The arguments for the electron beam
Argument 1: Welding of hardened components with 2-bath technology
Based on years of experience, Volkswagen has determined and demanded that hard parts have to be welded by using a 2-bath technology - in addition to the necessary pre-heating anyway. This 2-bath technique can be realized very conveniently with the electron beam, because it can jump back and forth between the two process locations extremely quickly. All parameters of these jumps (distance, duration, energy distribution, oscillation, focusing) are only electrical and freely programmable. A change for the purpose of optimization can be carried out easily and solely via the software. In addition, the fast deflection technique of the EB welding process is based on magnetic fields, which generally cannot pollute.
In a LB application (laser beam application), the beam can in principle also be split into two parts, but this requires either an oscillating mirror system or a static beam splitter (prism). Both are systems that get dirty during use and thus reduce the efficiency. In addition, active cooling will probably be required for higher beam powers (for > 4 mm seam depth). The prism has a defined shape and thus allows only a very specific set of parameters to be applied - each change requires the manufacture of a different prism. The LB oscillating mirror has a resonant frequency which is considerably lower than that of the electron beam deflection technique (EBO Jump), thus the freedom in parameter selection is very limited in laser 2-bath welding.
Electron beam welding has advantages over laser welding
Argument 2: The size of the machine (dimensions)
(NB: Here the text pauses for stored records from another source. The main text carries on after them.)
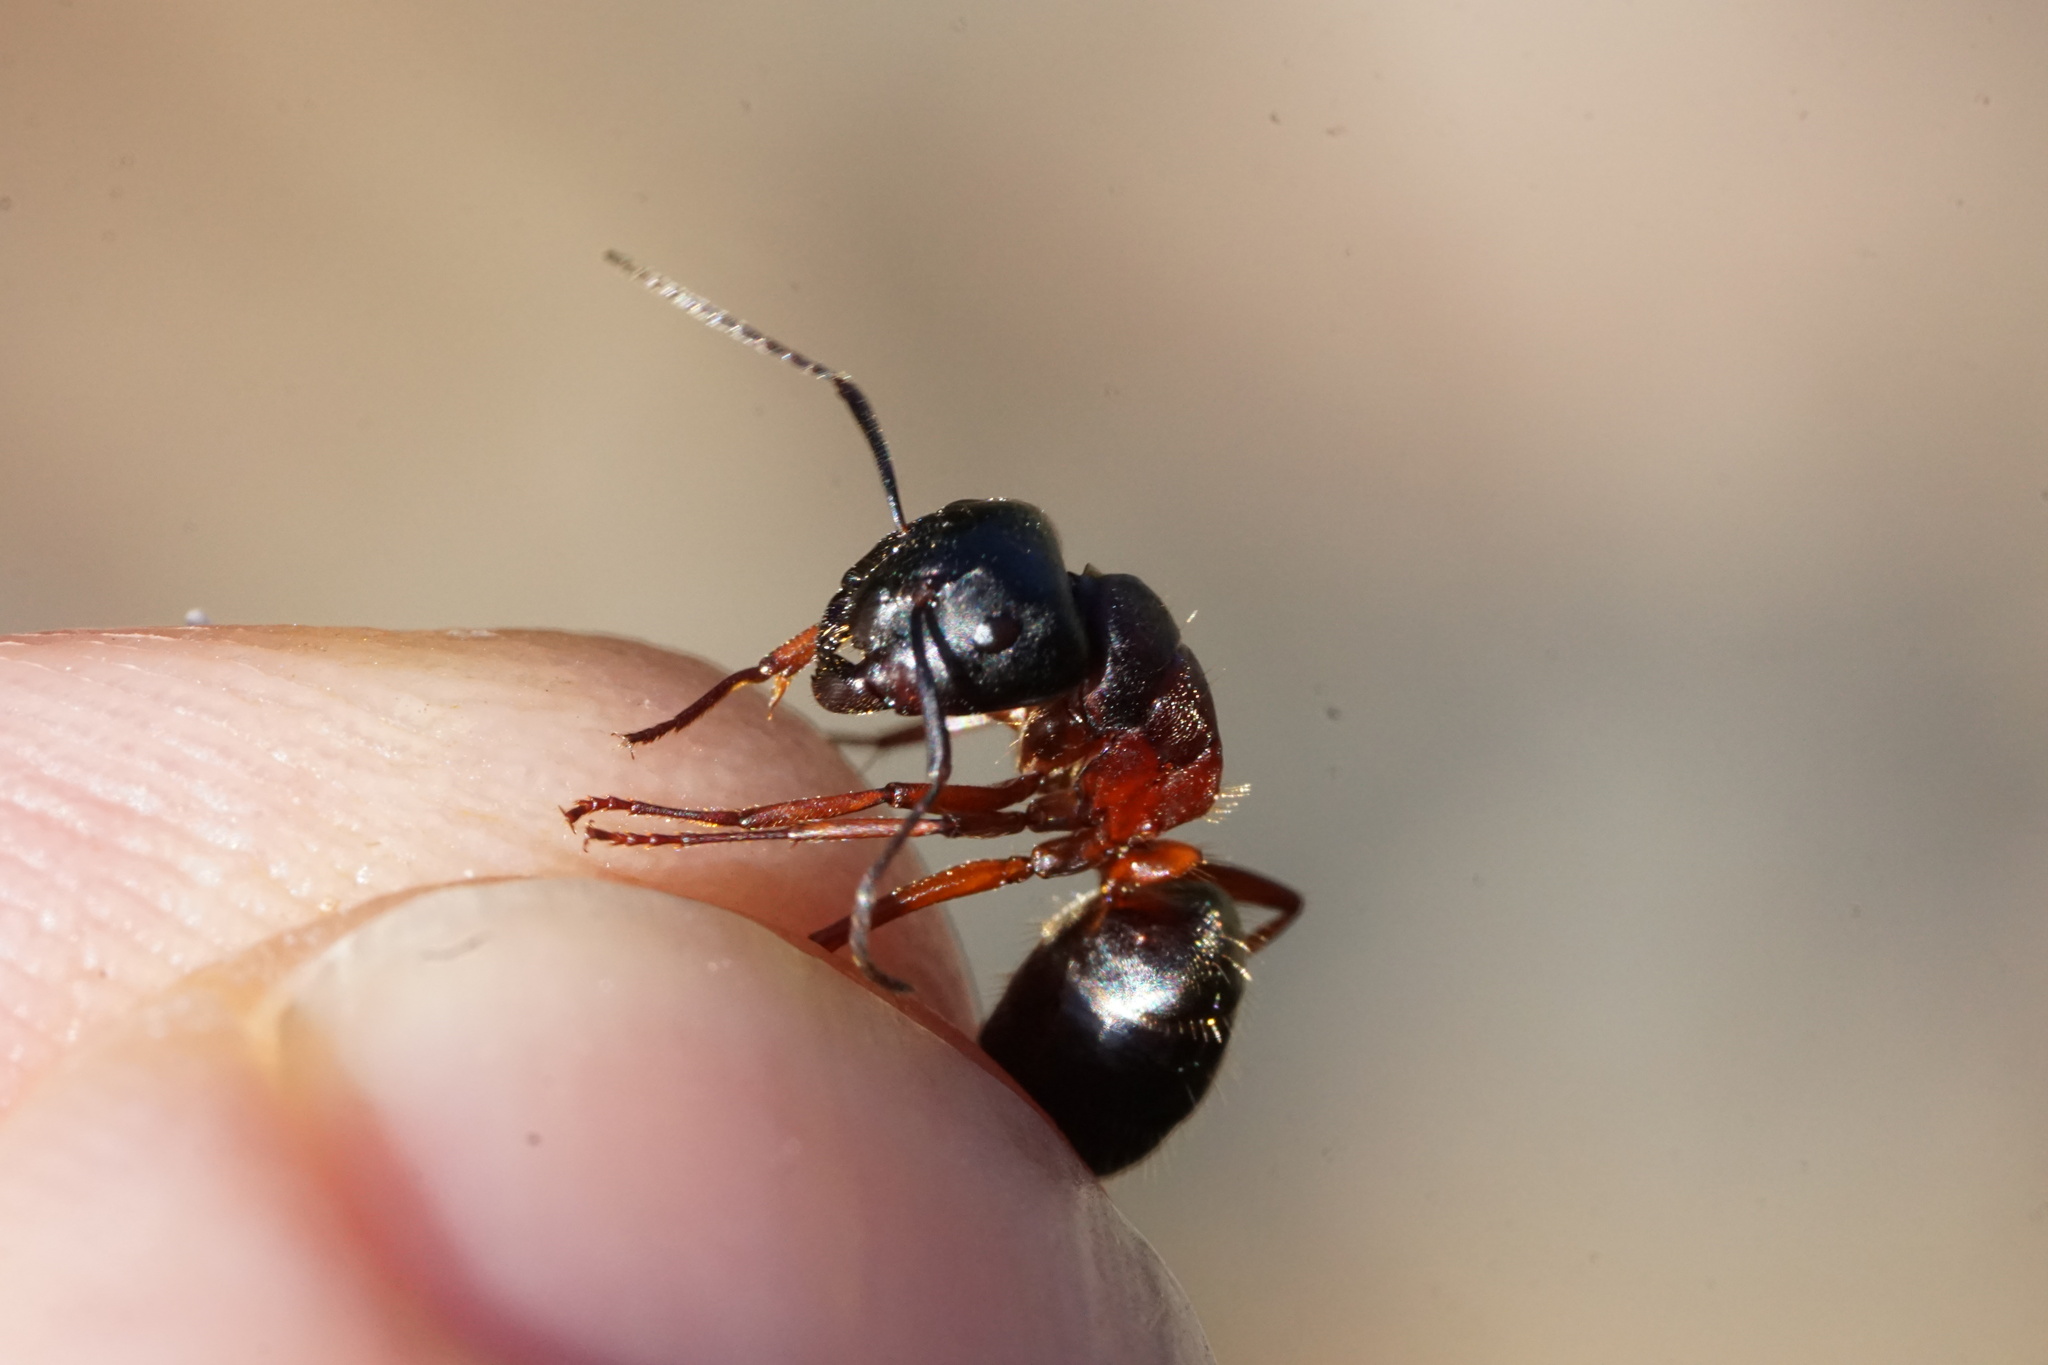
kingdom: Animalia
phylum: Arthropoda
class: Insecta
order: Hymenoptera
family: Formicidae
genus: Camponotus
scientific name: Camponotus herculeanus
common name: Hercules ant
Considering the space requirement of an electron beam machine, it can be seen that this is not larger than that of a laser beam processing system, because such a system comprises not only the laser head with device but also:
- The associated cooling system
- The control system
- The machining table with all fully automated and monitored fixtures
- The actual processing head with fixture (including movement) and protective devices against contamination and overheating.
- The inert gas supplies
- The fume suctions
- Radiation protection
When comparing complex, fully automated systems for electron beam or LB welding, all required upstream and downstream operations are always necessary for the same task for both systems. Therefore, complete electron beam and LB welding cells have comparable space requirements. Due to the automated handling, protective fencing must also be provided. Especially with the laser beam, additional radiation protection has to be integrated, which is already provided by the vacuum chamber during the EB welding process.
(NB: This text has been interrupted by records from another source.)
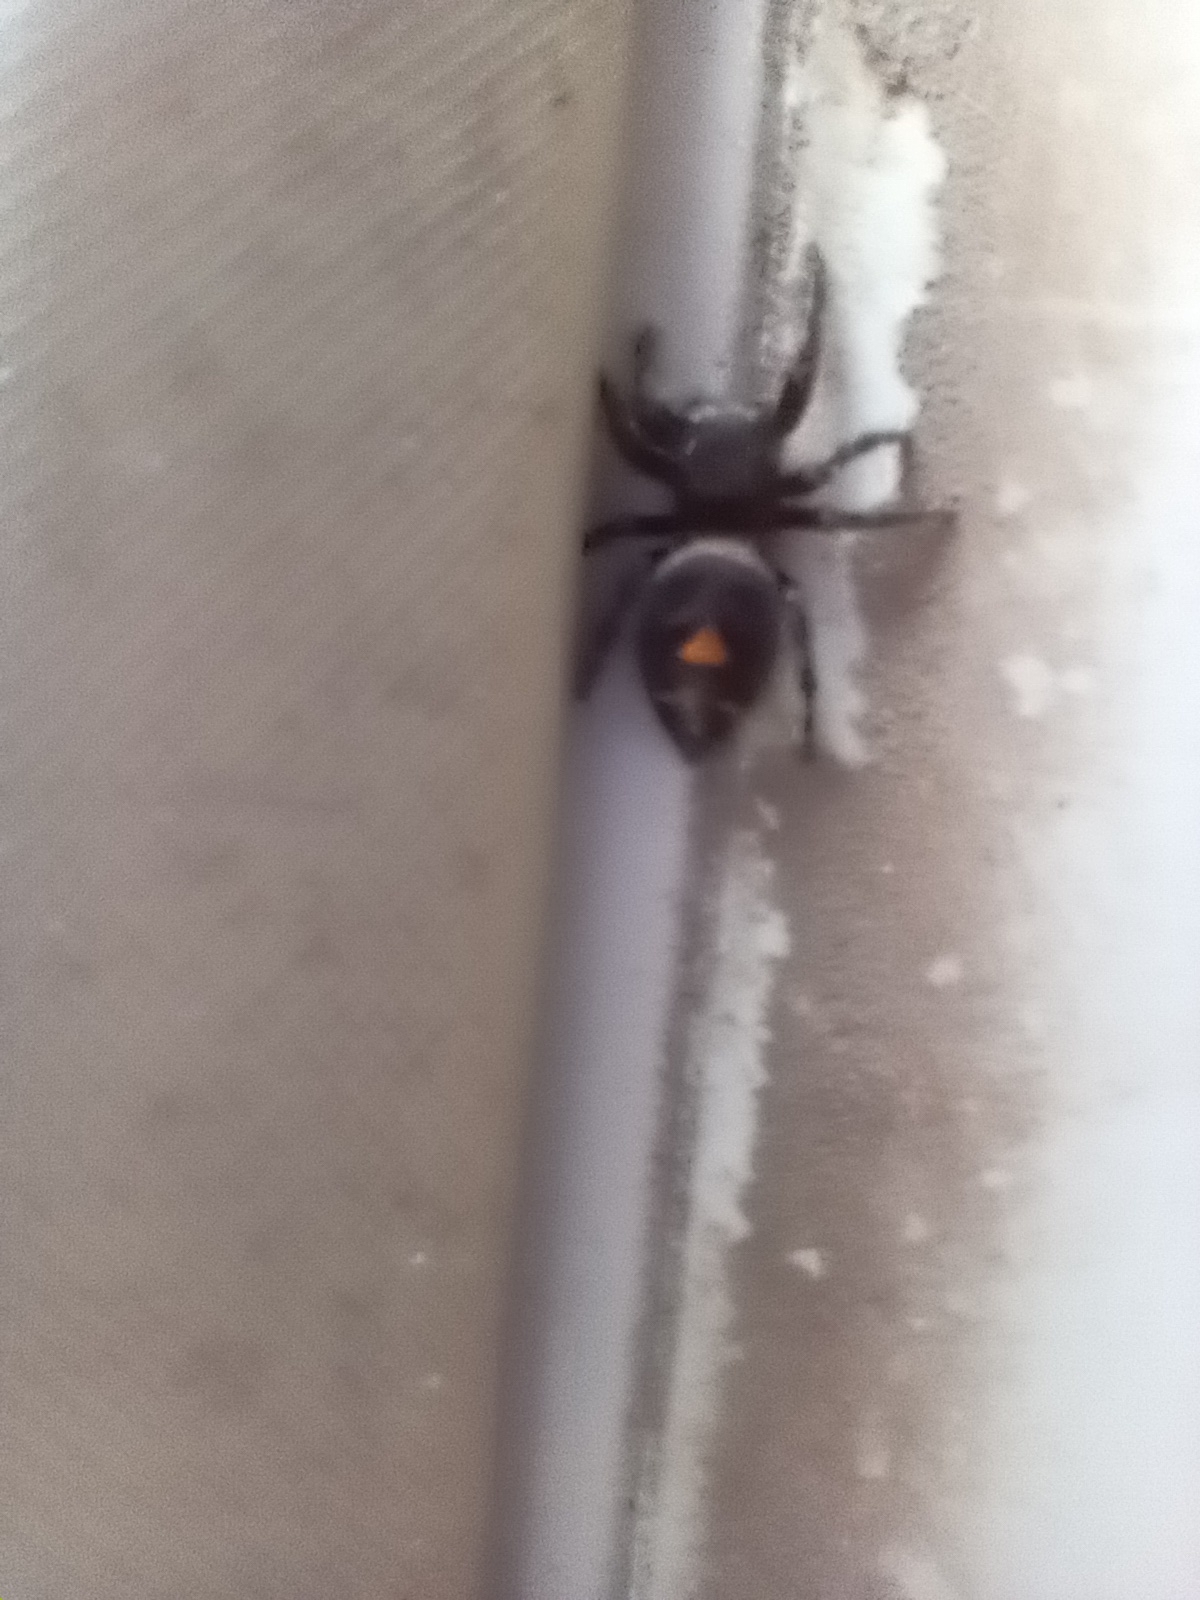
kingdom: Animalia
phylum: Arthropoda
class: Arachnida
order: Araneae
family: Salticidae
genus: Phidippus
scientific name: Phidippus audax
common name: Bold jumper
Conventional LB welding systems in gear manufacturing (seam depths of approx. 2 mm with flat coupling bodies) therefore have the same dimensions as electron beam systems when integrated into the operational material flow.
Argument 3: The operating costs
In terms of operating costs, EB welding has clear advantages over laser welding because the specific consumption of gases, energy and cooling has been proven to be significantly higher.